O ex-secretário de Segurança Pública do RJ José Mariano Beltrame viu como positiva a aprovação da ADPF. Ele foi um dos responsáveis pela implantação das Unidades de Polícia Pacificadora (UPP) no estado. Beltrame reforçou que os moradores de favela precisam ter os mesmos direitos que os demais moradores da cidade.
“Se eu estou protegido, as pessoas que vivem na Maré precisam estar também. Como fazer isso se tem uma tirania instalada ali? Vamos massificar o policiamento, mas sem a massificação de ações sociais que deem oportunidades e possibilidades a essas pessoas isso terá, fatalmente, vida curta. Para mim essa é uma medida imprescindível”, disse Beltrame.
Câmeras nas viaturas – Em 180 dias, o estado do Rio deverá comprovar a instalação de câmeras nas viaturas das polícias Militar e Civil, exceto nos casos de uso para atividades de investigação. Os equipamentos já são usados nas fardas dos policiais.

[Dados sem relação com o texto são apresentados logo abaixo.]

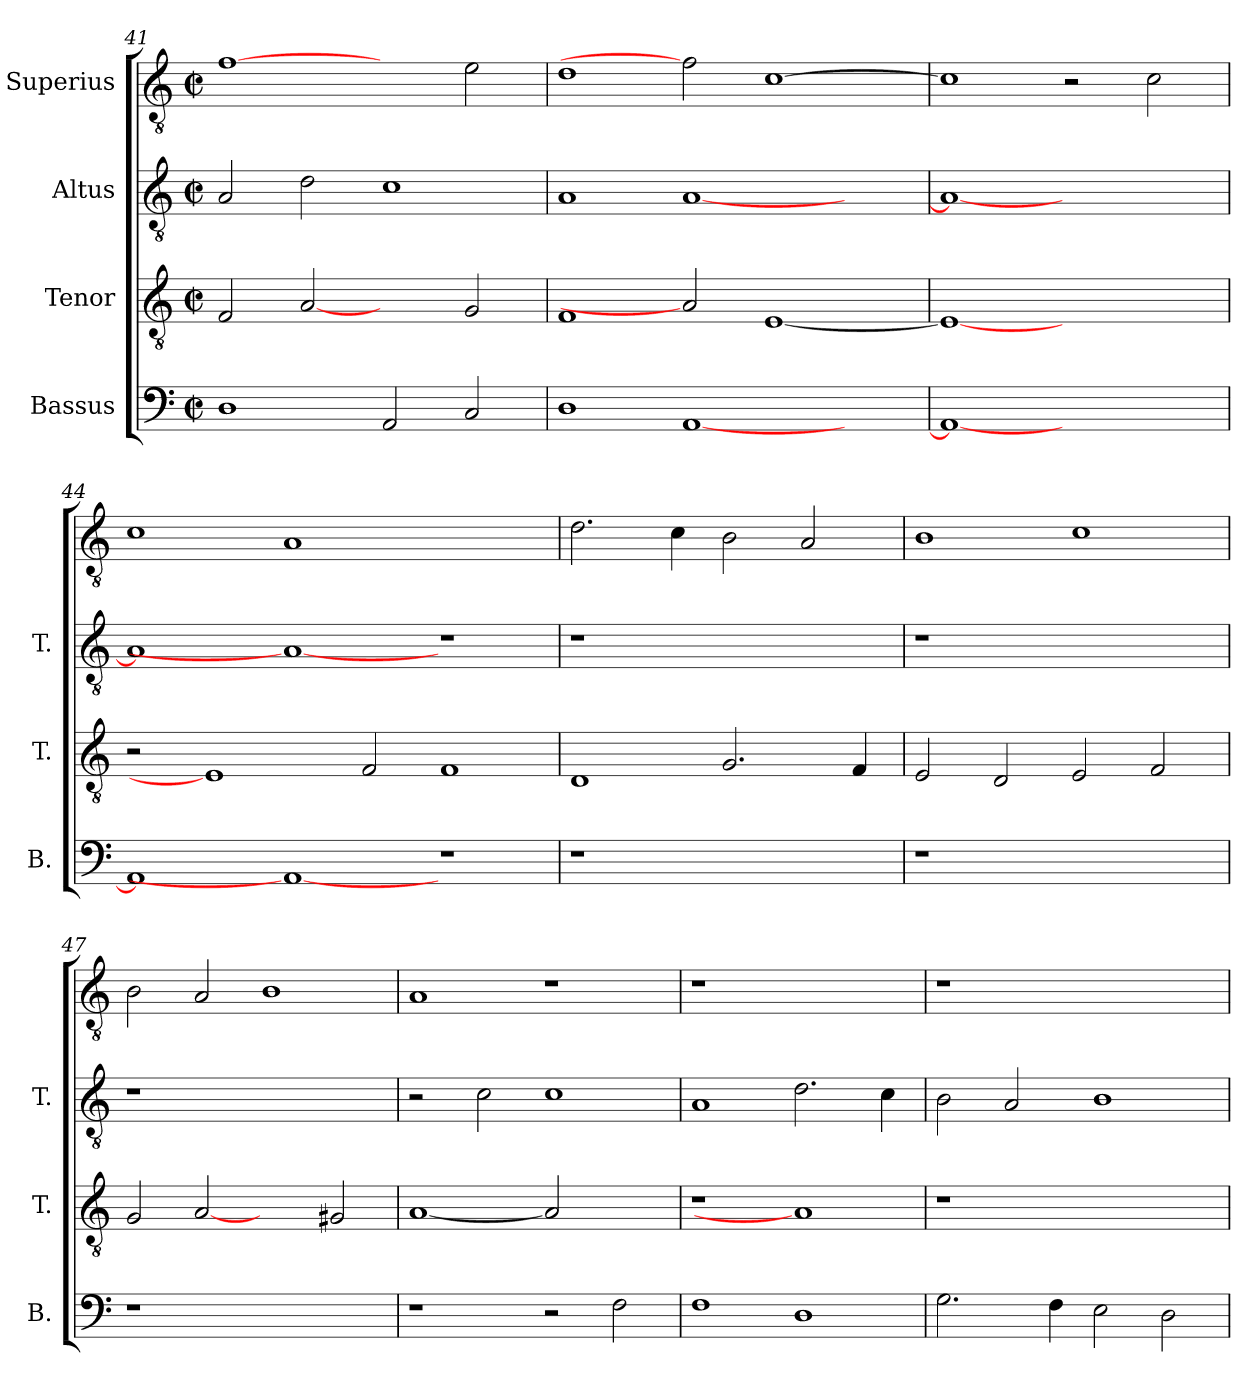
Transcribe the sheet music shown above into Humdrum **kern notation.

**kern	**kern	**kern	**kern
*part4	*part3	*part2	*part1
*staff4	*staff3	*staff2	*staff1
*I"Bassus	*I"Tenor	*I"Altus	*I"Superius
*I'B.	*I'T.	*I'T.	*
*clefF4	*clefGv2	*clefGv2	*clefGv2
*	*ITrd7c12	*ITrd7c12	*ITrd7c12
*k[]	*k[]	*k[]	*k[]
*C:	*C:	*C:	*C:
*M2/2	*M2/2	*M2/2	*M2/2
*met(c|)	*met(c|)	*met(c|)	*met(c|)
=41	=41	=41	=41
1Di	2FFi/	2AAi/	[1Fi
.	[2AAi	2Di\	.
2AAi/	2ryy	1Ci	2ryy
2Ci/	2GGi/	.	2Ei\
!!LO:PB:g=z
=42	=42	=42	=42
1Di	1FFi	1AAi	1Di
[<1AAi	2AAi]	[<1AAi	2Fi]
.	[<1EEi	.	[>1Ci
2ryy	.	2ryy	.
=43	=43	=43	=43
1AAi_<	1EEi_<	1AAi_<	1Ci]
1ryy	1ryy	1ryy	2r
.	.	.	2Ci\
=44	=44	=44	=44
1AAi]	2r	1AAi]	1Ci
.	1EEi]	.	.
1AAi_	.	1AAi_	1AAi
.	2FFi/	.	.
1r	1FFi	1r	1ryy
=45	=45	=45	=45
!LO:N:vis=1	!	!LO:N:vis=1	!
1r	1DDi	1r	2.Di\
.	.	.	4Ci\
1ryy	2.GGi/	1ryy	2BBi\
.	.	.	2AAi/
.	4FFi/	.	.
=46	=46	=46	=46
!LO:N:vis=1	!	!LO:N:vis=1	!
1r	2EEi/	1r	1BBi
.	2DDi/	.	.
1ryy	2EEi/	1ryy	1Ci
.	2FFi/	.	.
!!LO:LB:g=z
=47	=47	=47	=47
!LO:N:vis=1	!	!LO:N:vis=1	!
1r	2GGi/	1r	2BBi\
.	[2AAi	.	2AAi/
1ryy	2ryy	1ryy	1BBi
.	2GG#Xi/	.	.
=48	=48	=48	=48
1r	[1AAi	2r	1AAi
.	.	2Ci\	.
2r	2AAi]	1Ci	1r
2Fi\	2ryy	.	.
=49	=49	=49	=49
!	!LO:N:vis=1	!	!LO:N:vis=1
1Fi	1r	1AAi	1r
1Di	1AAi]	2.Di\	1ryy
.	.	4Ci\	.
=50	=50	=50	=50
!	!LO:N:vis=1	!	!LO:N:vis=1
2.Gi\	1r	2BBi\	1r
.	.	2AAi/	.
4Fi\	.	.	.
2Ei\	1ryy	1BBi	1ryy
2Di\	.	.	.
=	=	=	=
*-	*-	*-	*-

Proporcionalidade no uso da força – As polícias deverão planejar antecipadamente as operações e fazer uso proporcional da força em cada ocasião;
Operações nas proximidades de escolas e hospitais – Devem respeitar o uso da força, principalmente, no horário de entrada e saída das aulas;
Reocupação territorial – Os ministros também determinaram que o governo do Rio elabore um plano de reocupação de áreas dominadas pelas organizações criminosas;
Morte de policiais e de civis – Os agentes que atenderem a ocorrência devem preservar o local do crime até a chegada de um delegado responsável. O Ministério Público também deverá ser comunicado imediatamente;
Ambulâncias em operações policiais – Acompanhamento obrigatório de ambulâncias nas operações;
Polícia Federal – O STF determinou a abertura de inquérito para apuração de crimes interestaduais e internacionais cometidos pelas organizações criminosas que atuam no Rio. O trabalho será para combater as milícias, tráfico de armas e drogas e lavagem de dinheiro;
Corregedorias das polícias – Esses órgãos, que devem acompanhar as ocorrências de mortes, terão prazo de 60 dias para finalizar o eventual processo disciplinar;
Buscas domiciliares – Somente durante o dia, exceto em situações de flagrante, não sendo admitido o ingresso forçado de policiais, se não for nessa circunstância;
Acompanhamento psicológico de policiais – Obrigatoriedade de participação de policiais envolvidos em operações com mortes em programas de assistência psicológica;
Relatórios de operações policiais – A polícia deverá elaborar um relatório das operações e encaminhar ao Ministério Público.